Svizzera

Quel bus che viaggia «senza destinazione» piace sempre di più

Nel Canton Argovia è in funzione la «Linea Zero» che si muove secondo l'ispirazione di autisti e passeggeri –Si tratta di un progetto artistico che vuole rompere gli schemi della routine e della prevedibilità – E si parla anche di una sua possibile estensione nel resto della Svizzera
© RVBW
Red. Online
15.05.2026 11:15

Un autobus che non ha una vera destinazione e nemmeno un vero orario, ma che si muove secondo l'ispirazione degli autisti e secondo le indicazioni dei passeggeri. È quanto propone da ormai tre settimane la «Linea Zero» a Baden e Wettingen, nel Canton Argovia. Un progetto innovativo, nato dall'idea del duo artistico composto dai gemelli Frank e Patrik Rikin, che segue il concetto del «lasciarsi trasportare» e che sta già raccogliendo un ampio successo di pubblico. Il bus, infatti, è sempre pieno e diverse persone attendono l'arrivo del mezzo sin dalle prime ore del mattino per fare un giro senza meta. Al punto che si è reso necessario aggiungere un secondo autobus alla Linea Zero per garantire più corse, spiega il Tages Anzeiger.

Si sale senza biglietto

Ciò che contraddistingue questo progetto è l'imprevedibilità e la rottura degli schemi. Sono infatti gli autisti che decidono da che parte andrà il mezzo di trasporto e anche i passeggeri che «urlano» in coro la direzione da prendere. L'autobus opera ufficialmente sotto la guida della Compagnia regionale di trasporti Baden-Wettingen (RVBW), ma non ha né una destinazione né segue un orario preciso, spiega il quotidiano. I passeggeri possono salire due volte al giorno alla stazione di Baden, tre giorni alla settimana. Il viaggio dura per tutto il tempo che i passeggeri desiderano, facendo tappa nelle fermate segnate delle linee RVBM ed è gratuito: «Non è necessario un biglietto, il progetto è finanziato dalle fondazioni durante la fase pilota della durata di tre settimane».

Rompere gli schemi

Un desiderio di evasione e dell'imprevedibile. Così Patrik Rikin spiega il motivo dietro a tanto successo. La vita quotidiana al giorno d'oggi «è accuratamente organizzata, cronometrata e ottimizzata». Ed è qui che entra in scena il bus della Linea Zero, rompendo gli schemi della monotonia e della routine «e facendo sentire di conseguenza più vive le persone». «La linea zero è una risposta al desiderio di imprevedibilità che la nostra società ha», evidenzia Frank Riklin. «È l'inaspettato in un contesto familiare».
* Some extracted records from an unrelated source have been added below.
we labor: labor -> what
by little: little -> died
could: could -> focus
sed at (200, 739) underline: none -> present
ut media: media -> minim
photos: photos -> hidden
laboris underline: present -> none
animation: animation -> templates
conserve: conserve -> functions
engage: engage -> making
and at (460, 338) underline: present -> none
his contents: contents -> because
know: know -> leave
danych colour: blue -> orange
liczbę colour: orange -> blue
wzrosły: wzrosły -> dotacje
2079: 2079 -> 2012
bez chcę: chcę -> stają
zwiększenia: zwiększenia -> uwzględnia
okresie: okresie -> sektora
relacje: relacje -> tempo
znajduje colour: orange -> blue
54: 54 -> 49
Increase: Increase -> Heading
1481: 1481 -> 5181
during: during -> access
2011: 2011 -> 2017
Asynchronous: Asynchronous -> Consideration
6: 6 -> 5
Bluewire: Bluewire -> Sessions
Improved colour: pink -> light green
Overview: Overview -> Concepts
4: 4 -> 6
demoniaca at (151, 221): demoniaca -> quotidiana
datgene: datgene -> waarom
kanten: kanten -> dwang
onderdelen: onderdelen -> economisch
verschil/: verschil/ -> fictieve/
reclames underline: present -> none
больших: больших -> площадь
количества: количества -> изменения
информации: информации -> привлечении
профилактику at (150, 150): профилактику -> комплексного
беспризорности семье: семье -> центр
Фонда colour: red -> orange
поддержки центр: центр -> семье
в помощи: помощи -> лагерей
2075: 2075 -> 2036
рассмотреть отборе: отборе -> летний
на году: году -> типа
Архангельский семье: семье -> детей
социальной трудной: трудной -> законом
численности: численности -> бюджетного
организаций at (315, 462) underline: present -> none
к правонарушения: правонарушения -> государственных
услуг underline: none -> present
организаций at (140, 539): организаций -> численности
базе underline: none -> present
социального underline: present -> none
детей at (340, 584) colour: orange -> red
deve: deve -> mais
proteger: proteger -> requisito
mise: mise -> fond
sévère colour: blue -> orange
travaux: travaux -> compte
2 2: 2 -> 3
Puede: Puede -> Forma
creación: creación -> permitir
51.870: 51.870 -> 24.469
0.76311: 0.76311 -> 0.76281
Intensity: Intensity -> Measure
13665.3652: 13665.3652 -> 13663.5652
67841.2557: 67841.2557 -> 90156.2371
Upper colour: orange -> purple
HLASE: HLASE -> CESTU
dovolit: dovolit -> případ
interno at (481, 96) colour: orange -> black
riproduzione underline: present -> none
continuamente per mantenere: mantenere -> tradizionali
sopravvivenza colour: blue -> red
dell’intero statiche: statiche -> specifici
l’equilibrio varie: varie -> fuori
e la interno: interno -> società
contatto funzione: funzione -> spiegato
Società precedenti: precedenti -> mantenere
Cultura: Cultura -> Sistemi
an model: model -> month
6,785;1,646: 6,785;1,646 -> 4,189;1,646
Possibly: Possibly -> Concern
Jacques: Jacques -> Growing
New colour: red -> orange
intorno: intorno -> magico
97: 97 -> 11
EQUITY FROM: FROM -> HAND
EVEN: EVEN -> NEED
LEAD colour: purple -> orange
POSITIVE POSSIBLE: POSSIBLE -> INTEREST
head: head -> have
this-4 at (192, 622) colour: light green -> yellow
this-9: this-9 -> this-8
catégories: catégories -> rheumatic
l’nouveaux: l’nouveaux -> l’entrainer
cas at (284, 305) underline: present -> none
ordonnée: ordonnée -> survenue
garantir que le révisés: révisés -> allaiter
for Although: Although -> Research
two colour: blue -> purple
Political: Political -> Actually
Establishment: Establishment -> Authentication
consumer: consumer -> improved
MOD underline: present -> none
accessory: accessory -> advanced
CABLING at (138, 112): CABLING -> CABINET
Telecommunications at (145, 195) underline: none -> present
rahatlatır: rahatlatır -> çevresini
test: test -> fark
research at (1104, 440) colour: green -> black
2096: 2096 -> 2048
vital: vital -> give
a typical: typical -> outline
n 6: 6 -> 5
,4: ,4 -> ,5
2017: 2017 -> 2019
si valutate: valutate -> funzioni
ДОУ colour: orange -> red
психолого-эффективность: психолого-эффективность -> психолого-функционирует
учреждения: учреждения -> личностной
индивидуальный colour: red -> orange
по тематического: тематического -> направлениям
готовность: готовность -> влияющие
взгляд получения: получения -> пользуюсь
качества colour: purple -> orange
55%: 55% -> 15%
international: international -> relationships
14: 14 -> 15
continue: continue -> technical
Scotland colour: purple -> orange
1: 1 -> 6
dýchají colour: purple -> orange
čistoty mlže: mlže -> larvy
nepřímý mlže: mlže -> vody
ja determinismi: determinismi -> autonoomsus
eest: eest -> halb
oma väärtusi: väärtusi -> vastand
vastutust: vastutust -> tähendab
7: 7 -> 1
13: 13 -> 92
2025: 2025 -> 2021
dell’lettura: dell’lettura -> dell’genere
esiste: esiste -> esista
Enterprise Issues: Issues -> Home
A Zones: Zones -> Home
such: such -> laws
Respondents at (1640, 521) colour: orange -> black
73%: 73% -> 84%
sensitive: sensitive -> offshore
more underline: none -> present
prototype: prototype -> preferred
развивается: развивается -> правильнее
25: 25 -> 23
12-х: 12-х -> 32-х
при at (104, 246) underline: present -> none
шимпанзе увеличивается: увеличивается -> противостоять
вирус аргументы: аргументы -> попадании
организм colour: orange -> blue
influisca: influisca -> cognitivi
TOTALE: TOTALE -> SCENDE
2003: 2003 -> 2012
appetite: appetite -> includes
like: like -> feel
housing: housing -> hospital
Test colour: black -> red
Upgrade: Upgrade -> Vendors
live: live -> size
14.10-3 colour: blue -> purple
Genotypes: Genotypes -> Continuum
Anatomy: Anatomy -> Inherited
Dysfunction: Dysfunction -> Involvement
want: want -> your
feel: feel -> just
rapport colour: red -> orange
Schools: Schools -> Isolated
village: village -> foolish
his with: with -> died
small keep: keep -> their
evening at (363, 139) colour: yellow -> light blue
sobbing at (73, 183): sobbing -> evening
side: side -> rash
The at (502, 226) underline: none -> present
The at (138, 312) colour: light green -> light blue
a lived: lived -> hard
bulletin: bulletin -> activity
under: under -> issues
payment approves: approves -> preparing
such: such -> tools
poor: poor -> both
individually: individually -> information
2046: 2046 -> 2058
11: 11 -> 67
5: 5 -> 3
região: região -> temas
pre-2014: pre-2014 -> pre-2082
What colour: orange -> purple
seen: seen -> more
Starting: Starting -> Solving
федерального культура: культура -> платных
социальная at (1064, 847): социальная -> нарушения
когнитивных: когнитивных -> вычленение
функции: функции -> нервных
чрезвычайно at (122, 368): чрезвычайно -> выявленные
Anche nel resto della Svizzera?

I numerosi feed-back positivi che arrivano da chi ha provato la Linea Zero fanno pensare a una possibile estensione del progetto anche in altre località della Svizzera. «Se ci fosse una Linea Zero in ogni città svizzera, questo ridurrebbe i costi sanitari», spiegano gli ideatori al Tages Anzeiger. «L'autobus è una misura contro l'epidemia di solitudine». I passeggeri, infatti, parlano tra loro e socializzano in un clima allegro e spensierato. Il progetto arriverà a breve a conclusione: «La Linea Zero circolerà per l'ultima volta venerdì e sabato, dopo l'Ascensione». Non si sa ancora se l'idea verrà riproposta nel mese di giugno. Ma i due artisti sono già in contatto con varie compagnie di trasporto in altre città, come San Gallo e Berna, per vedere se si riuscirà a implementare anche lì una Linea Zero.